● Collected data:

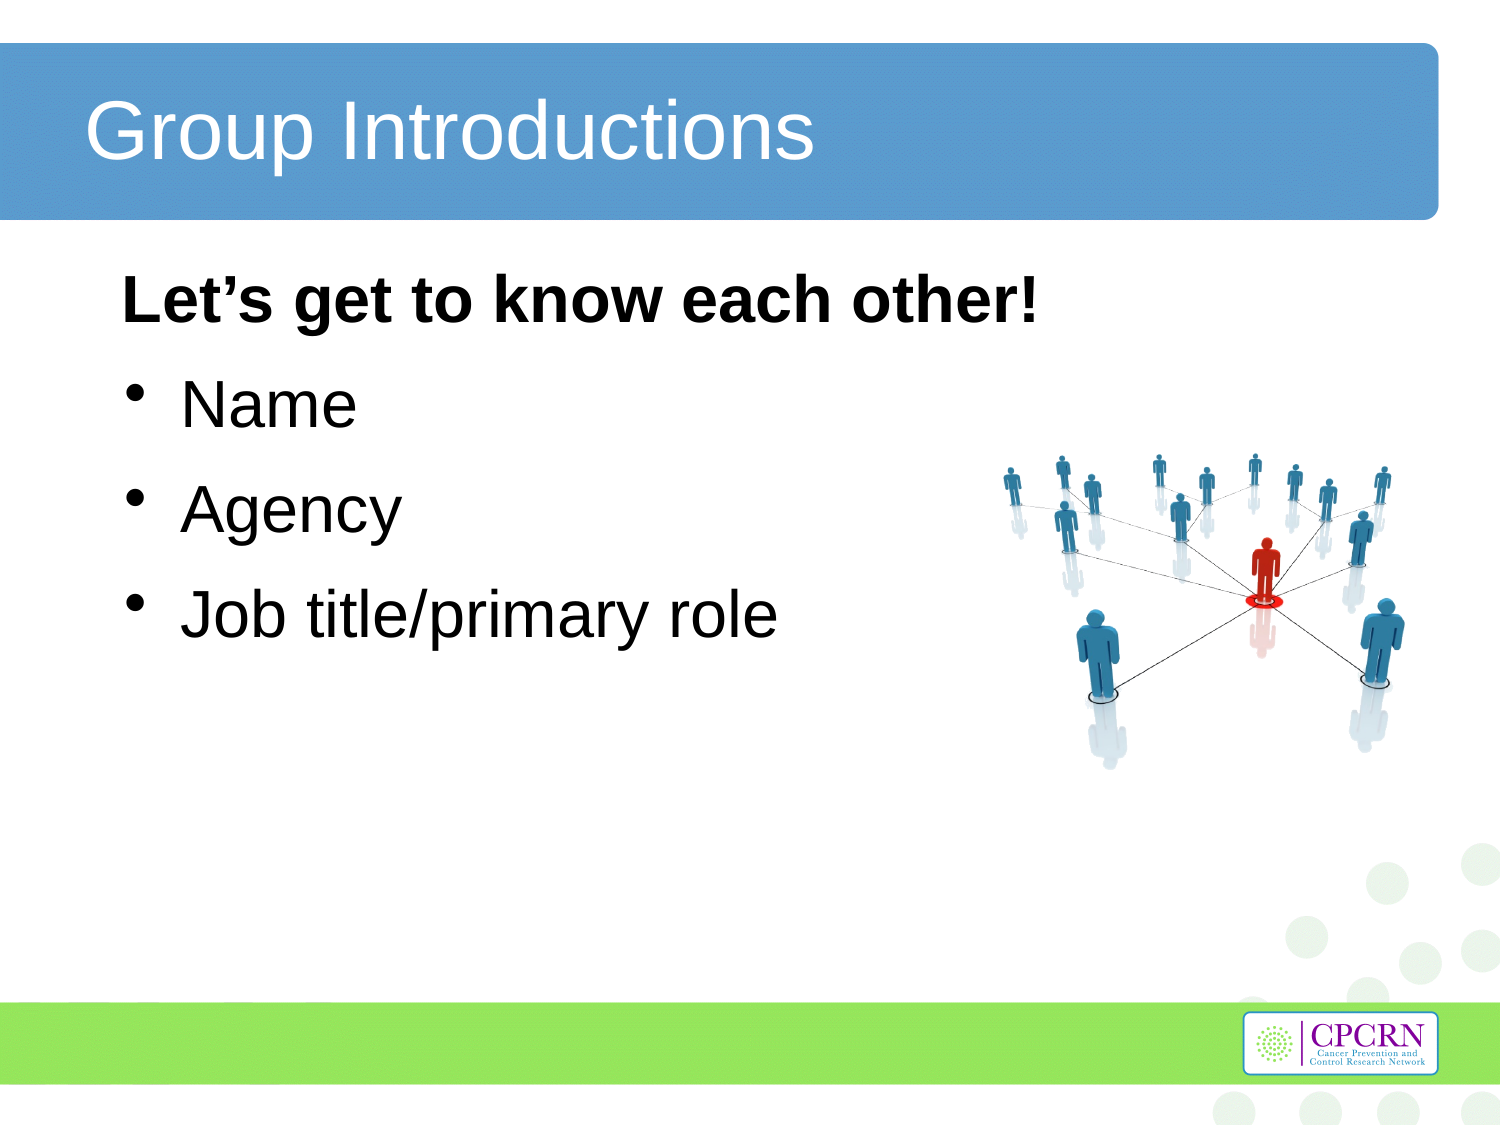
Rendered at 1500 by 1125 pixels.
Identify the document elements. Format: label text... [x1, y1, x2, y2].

list Let’s get to know each other! Name Agency Job title/primary role [90, 247, 1316, 961]
picture [0, 0, 1500, 1125]
title Group Introductions [70, 45, 1500, 208]
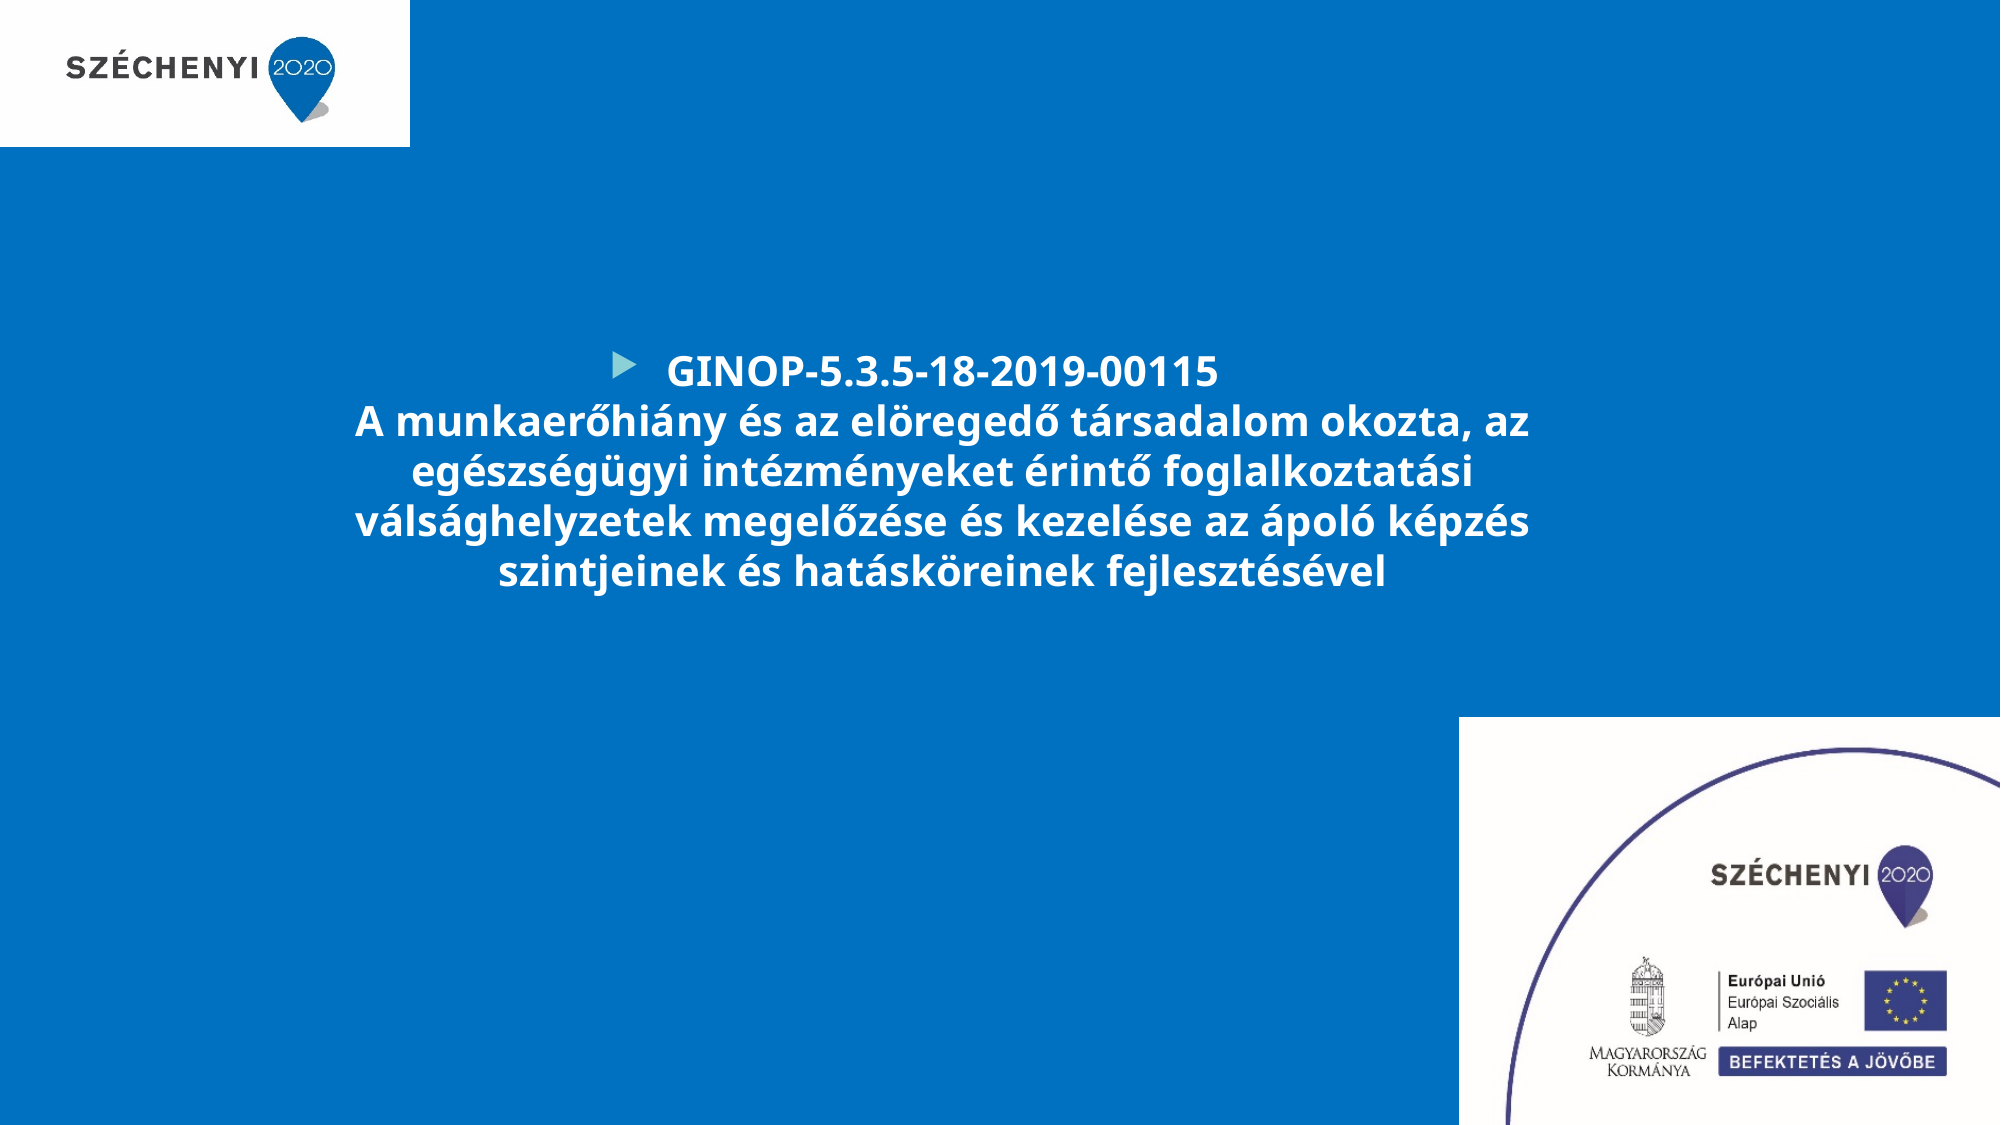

● WORK REQUIRED: Leaving out the pictures, output each line above exactly as it is.

● ANSWER TO THIS TASK:
Rendered at 1500 by 1125 pixels.
Identify the document elements. Format: label text... [x1, y1, x2, y2].

list Let’s get to know each other! Name Agency Job title/primary role [90, 247, 1316, 961]
picture [0, 0, 1500, 1125]
title Group Introductions [70, 45, 1500, 208]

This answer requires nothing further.